For the review of immediate antibiotics against expectant observation, five trials (1149 children) from high-income countries were eligible and had low to moderate risk of bias. Four trials (1007 children) reported outcome data that could be used for this review. From these trials, data from 959 children could be extracted for the meta-analysis of pain at three to seven days. No difference in pain was detectable at three to seven days (RR 0.75, 95% CI 0.50 to 1.12).

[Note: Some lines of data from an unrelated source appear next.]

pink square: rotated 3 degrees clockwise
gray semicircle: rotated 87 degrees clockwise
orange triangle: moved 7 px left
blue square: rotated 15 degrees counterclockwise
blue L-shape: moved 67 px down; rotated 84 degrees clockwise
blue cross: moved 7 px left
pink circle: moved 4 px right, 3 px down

One trial (247 children) reported data on pain at 11 to 14 days. Immediate antibiotics were not associated with a reduction in the number of children with pain (RR 0.91, 95% CI 0.75 to 1.10) compared with expectant observation. Additionally, no differences in the number of children with abnormal tympanometry findings at four weeks, tympanic membrane perforations and AOM recurrence were observed between groups. No serious complications occurred in either the antibiotic or the expectant observation group. Immediate antibiotics were associated with a substantial increased risk of vomiting, diarrhoea or rash compared with expectant observation (RR 1.71, 95% CI 1.24 to 2.36; NNTH 9).

Results from an individual patient data meta-analysis including data from six high-quality trials (1643 children) that were also included as individual trials in our review showed that antibiotics seem to be most beneficial in children younger than two years of age with bilateral AOM (NNTB 4) and in children with both AOM and otorrhoea (NNTB 3).